In this section and unless otherwise specified below, the term "DNSSEC Query" follows the specification for DNS queries as specified in DNS Query and Response Defaults. The handling of the DNS responses on the DNS queries follow, unless otherwise specified below, what is specified for DNSSEC Response in the same specification.

  1. If the Test Type is "undelegated" do:

    1. If Undelegated DS is empty then do terminate the test procedure.

    2. Else, for each DS record in Undelegated DS do:

      1. Extract the digest algorithm code and key tag from the DS record ("Digest Code" and "Key Tag", respectively).

      2. If Digest Code is 0 then output DS01_DS_ALGO_NOT_DS with Digest Code and Key Tag. Set IP address as "-".

      3. If Digest Code is 1 or 3 then output DS01_DS_ALGO_DEPRECATED with Digest Code and Key Tag. Set IP address as "-".

      4. If Digest Code is 5-255 then output DS01_DS_ALGO_RESERVED with Digest Code and Key tag. Set IP address as "-".

      5. Verify if the Zonemaster implementation can create a digest of any valid DNSKEY record using Digest Code. If the verification fails output DS01_DIGEST_NOT_SUPPORTED_BY_ZM with Digest Code and Key tag. Set IP address as "-".

    3. If none of the DS records has digest algorithm value 2 output DS01_DS_ALGO_2_MISSING.

    4. Terminate the test procedure.

  2. From here the test procedure is for normal test, not undelegated.

  3. If Child Zone is the root zone (".") then terminate the test procedure.

  4. Create the following empty set:

    1. Name server IP, key tag from DS record and digest algorithm code ("DS Records").

  5. Create a DNSSEC Query with query type DS and query name Child Zone ("DS Query").

  6. Retrieve all name server IP addresses for the parent zone of Child Zone using Method1 (store as "Parent NS IP").

  7. For each parent name server in Parent NS IP do:

    1. Send DS Query to the name server IP.
    2. If at least one of the following criteria is met, then go to next parent name server:
      1. There is no DNSSEC Response.
      2. The RCODE in the DNSSEC Response is not "NoError" (IANA RCODE List).
      3. The OPT record is absent in the DNSSEC Response.
      4. The DO flag is unset in the DNSSEC Response.
      5. The AA flag is not set in the DNSSEC Response.
      6. There is no DS record with matching owner name in the answer section of the DNSSEC Response.
    3. Retrieve the DS records from the DNSSEC Response and add name sever IP, key tag from the DS record and the digest algorithm code from the DS record to the DS Records set.

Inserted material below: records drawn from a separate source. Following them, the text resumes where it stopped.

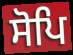
ਸੋਪਿ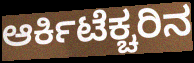
ಆರ್ಕಿಟೆಕ್ಚರಿನ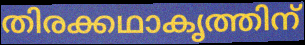
തിരക്കഥാകൃത്തിന്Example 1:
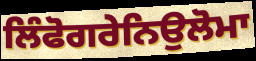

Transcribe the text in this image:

ਲਿੰਫੋਗਰੇਨਿਉਲੋਮਾ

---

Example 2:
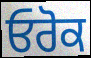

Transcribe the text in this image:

ਓਰੋਕ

  8. If the DS Records set is empty terminate the test procedure.

  9. For each subset in DS Records where both DS digest code ("Digest Code") and key tag ("Key Tag") are identical for all subset elements do:

    1. If Digest Code is 0 then output DS01_DS_ALGO_NOT_DS with Digest Code, Key Tag and list of name server IP addresses.
    2. If Digest Code is 1 or 3 then output DS01_DS_ALGO_DEPRECATED with Digest Code, Key Tag and list of name server IP addresses.
    3. If Digest Code is 5-255 then output DS01_DS_ALGO_RESERVED with Digest Code, Key Tag and list of name server IP addresses.
    4. Verify that the Zonemaster implementation can create a digest of any valid DNSKEY record using Digest Code. If the verification fails output DS01_DIGEST_NOT_SUPPORTED_BY_ZM with Digest Code, Key Tag and list of name server IP addresses.

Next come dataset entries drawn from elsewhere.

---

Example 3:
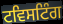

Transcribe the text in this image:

ਟਵਿਸਟਿੰਗ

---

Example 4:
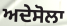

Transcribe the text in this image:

ਅਦੇਸੋਲਾ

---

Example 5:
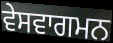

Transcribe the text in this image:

ਵੇਸਵਾਗਮਨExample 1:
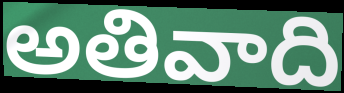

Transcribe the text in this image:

అతివాది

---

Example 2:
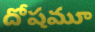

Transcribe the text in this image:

దోషమూ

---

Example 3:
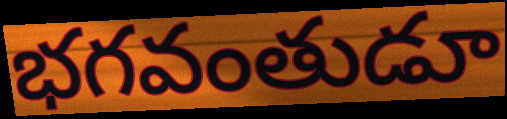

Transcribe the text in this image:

భగవంతుడూ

  10. If none of the elements in DS Records has digest algorithm value 2 output DS01_DS_ALGO_2_MISSING.

Outcome(s)

The outcome of this Test Case is "fail" if there is at least one message with the severity level ERROR or CRITICAL.

The outcome of this Test Case is "warning" if there is at least one message with the severity level WARNING, but no message with severity level ERROR or CRITICAL.

In other cases, no message or only messages with severity level INFO or NOTICE, the outcome of this Test Case is "pass".

Special procedural requirements

If either IPv4 or IPv6 transport is disabled, ignore the evaluation of the result of any test using this transport protocol. Log a message reporting on the ignored result.

See the DNSSEC README document about DNSSEC algorithms.

Intercase dependencies

None.

Terminology

No special terminology for this test case.